こんな先輩達相手に対等に話してるだけで、この細い目の先輩が結構すごい人に見えてくる。
「あったり前でしょー。分かんないことはさ、なーんでも俺が教えてあげるからね。それはもう懇切丁寧に」
糸目先輩の言葉に鳴比良先輩は笑って答えるが、その整いすぎて完璧すぎる笑顔が逆に邪悪に見えるのは気のせいか。
「だって、こんなに可愛い後輩だもん、優しくしちゃうよ。ねぇ?」
鳴比良先輩はスッと立ち上がると、手前にいた茅野の腰を抱くように引き寄せて言った。
「え……と、あ、あの」
あまりに自然な動きに、茅野は慌てて一歩下がったものの、その後どうしていいか分からず困っている。

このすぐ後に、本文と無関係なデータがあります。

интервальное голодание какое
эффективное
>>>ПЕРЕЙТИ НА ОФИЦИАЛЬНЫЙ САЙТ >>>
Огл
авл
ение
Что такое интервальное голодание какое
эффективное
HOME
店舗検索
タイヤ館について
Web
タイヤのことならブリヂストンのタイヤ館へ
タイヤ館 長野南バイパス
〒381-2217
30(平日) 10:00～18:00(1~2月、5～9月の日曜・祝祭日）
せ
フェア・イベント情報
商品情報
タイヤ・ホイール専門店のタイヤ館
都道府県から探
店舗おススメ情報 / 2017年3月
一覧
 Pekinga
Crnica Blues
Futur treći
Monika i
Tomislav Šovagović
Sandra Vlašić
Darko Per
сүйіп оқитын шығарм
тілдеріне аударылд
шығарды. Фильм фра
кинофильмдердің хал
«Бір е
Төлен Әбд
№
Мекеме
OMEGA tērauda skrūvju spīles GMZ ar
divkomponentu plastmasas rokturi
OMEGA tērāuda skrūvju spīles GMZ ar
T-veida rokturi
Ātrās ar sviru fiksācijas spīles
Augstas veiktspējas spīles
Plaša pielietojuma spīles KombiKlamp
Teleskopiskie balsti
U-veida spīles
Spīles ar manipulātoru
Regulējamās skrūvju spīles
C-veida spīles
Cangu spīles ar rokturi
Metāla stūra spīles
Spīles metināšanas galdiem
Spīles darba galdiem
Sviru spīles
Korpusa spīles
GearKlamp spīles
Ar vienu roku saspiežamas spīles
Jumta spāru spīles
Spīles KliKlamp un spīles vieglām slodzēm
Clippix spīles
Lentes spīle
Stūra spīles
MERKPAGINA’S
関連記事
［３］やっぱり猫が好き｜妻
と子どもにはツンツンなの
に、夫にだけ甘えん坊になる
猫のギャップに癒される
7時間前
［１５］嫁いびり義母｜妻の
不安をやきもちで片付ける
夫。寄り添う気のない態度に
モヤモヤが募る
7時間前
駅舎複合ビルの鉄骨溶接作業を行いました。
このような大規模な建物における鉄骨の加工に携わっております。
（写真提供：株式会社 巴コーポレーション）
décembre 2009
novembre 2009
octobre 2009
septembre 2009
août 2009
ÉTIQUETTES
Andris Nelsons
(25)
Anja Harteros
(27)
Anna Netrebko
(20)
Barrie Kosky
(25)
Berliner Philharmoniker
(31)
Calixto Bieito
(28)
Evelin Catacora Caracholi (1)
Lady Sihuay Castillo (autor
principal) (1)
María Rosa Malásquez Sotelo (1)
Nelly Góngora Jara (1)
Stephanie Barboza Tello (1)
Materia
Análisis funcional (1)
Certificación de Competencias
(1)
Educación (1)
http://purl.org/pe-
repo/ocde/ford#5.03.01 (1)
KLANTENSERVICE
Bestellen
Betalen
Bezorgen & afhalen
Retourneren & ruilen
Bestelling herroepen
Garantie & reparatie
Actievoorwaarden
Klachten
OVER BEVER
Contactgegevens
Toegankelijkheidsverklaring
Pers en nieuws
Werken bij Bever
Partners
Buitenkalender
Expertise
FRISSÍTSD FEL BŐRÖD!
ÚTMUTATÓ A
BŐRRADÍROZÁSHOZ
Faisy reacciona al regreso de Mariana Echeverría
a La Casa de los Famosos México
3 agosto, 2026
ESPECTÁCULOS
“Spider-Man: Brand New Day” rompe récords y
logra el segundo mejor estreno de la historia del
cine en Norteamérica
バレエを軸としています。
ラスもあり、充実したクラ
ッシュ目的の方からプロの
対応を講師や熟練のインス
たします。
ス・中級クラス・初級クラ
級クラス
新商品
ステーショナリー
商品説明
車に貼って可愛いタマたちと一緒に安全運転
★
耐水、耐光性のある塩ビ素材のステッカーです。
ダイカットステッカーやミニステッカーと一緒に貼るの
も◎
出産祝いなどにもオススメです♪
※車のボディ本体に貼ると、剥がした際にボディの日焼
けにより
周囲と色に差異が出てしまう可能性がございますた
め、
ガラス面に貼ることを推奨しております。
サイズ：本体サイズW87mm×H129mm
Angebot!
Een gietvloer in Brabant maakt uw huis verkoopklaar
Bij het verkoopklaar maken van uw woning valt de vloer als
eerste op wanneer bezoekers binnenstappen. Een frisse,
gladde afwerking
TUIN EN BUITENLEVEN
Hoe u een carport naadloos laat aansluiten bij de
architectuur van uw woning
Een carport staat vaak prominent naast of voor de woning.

俺はさりげなく茅野と鳴比良先輩の間に割り込むように立って、先輩を見る。
そして顔は綺麗だが見かけ通り軽い人だな、と思いながら笑顔を作る。
「先輩、どうぞよろしくお願いします」
「へえ?……ふうん、佐倉って格好良いね。ざーんねん。茅野がこねこちゃん、ってことかぁ」
鳴比良先輩は、よく意味の分からないことを言って、面白そうに俺達を交互に見ている。
「もう、そういうのを控えて下さいって言ってるんですよ……」
糸目先輩が困ったように鳴平先輩に訴える。
「もういいだろ鳴比良。あんまり新入生を怯えさせる事ばっかり言うなよ」
そんな様子に遠藤先輩が助け舟を出した。
「それに、鳴比良これ」
遠藤先輩はモニターを指差す。
「そうだった。早く修正しないと」
大事な事を思い出したように鳴比良先輩が席に座る。
「悪いけど後の細かい事は、お前から説明しておいてくれるか?」
遠藤先輩が糸目先輩に向かってそう言った。
「はい」
画面はおそらく何かのプログラムだが、見ても何が何だか分からない。
ただのアルファベットの羅列に見えるもので、一面埋まっていた。
◇◇◇◇◇◇◇◇◇◇◇◇
部活見学の後、俺たちは帰りがけに、顧問の先生に仮入部届けを提出しに行った。
引岩 先生という2年生の物理担当だ。
よく秋葉原にジャンクパーツなどを漁りに行っては、自作のパソコンを組み立てるような典型的なオタクの先生らしい。
『色んな事を知っていて、頼りになるよ』と糸目先輩は言っていた。
ちなみにヒッキーと呼ばれているんだそうだ。本人の前で言っているかは知らないが。
俺たちは4月一杯は仮入部扱いで部活に出ても出なくてもいいらしい。他の部活の見学も自由だ。
そして、そのまま続けるなら5月から正式に部員になるという事だった。
インパクトの強い2人の先輩を除けば、あとは普通の良い先輩達のようだったし、自由度もかなり高そうだった。
中学の時よりさらにユルいかもしれない。今日だって、全部で6人しかいなかった。
おそらく俺と茅野は、このままパソコン部に入部することになるだろう。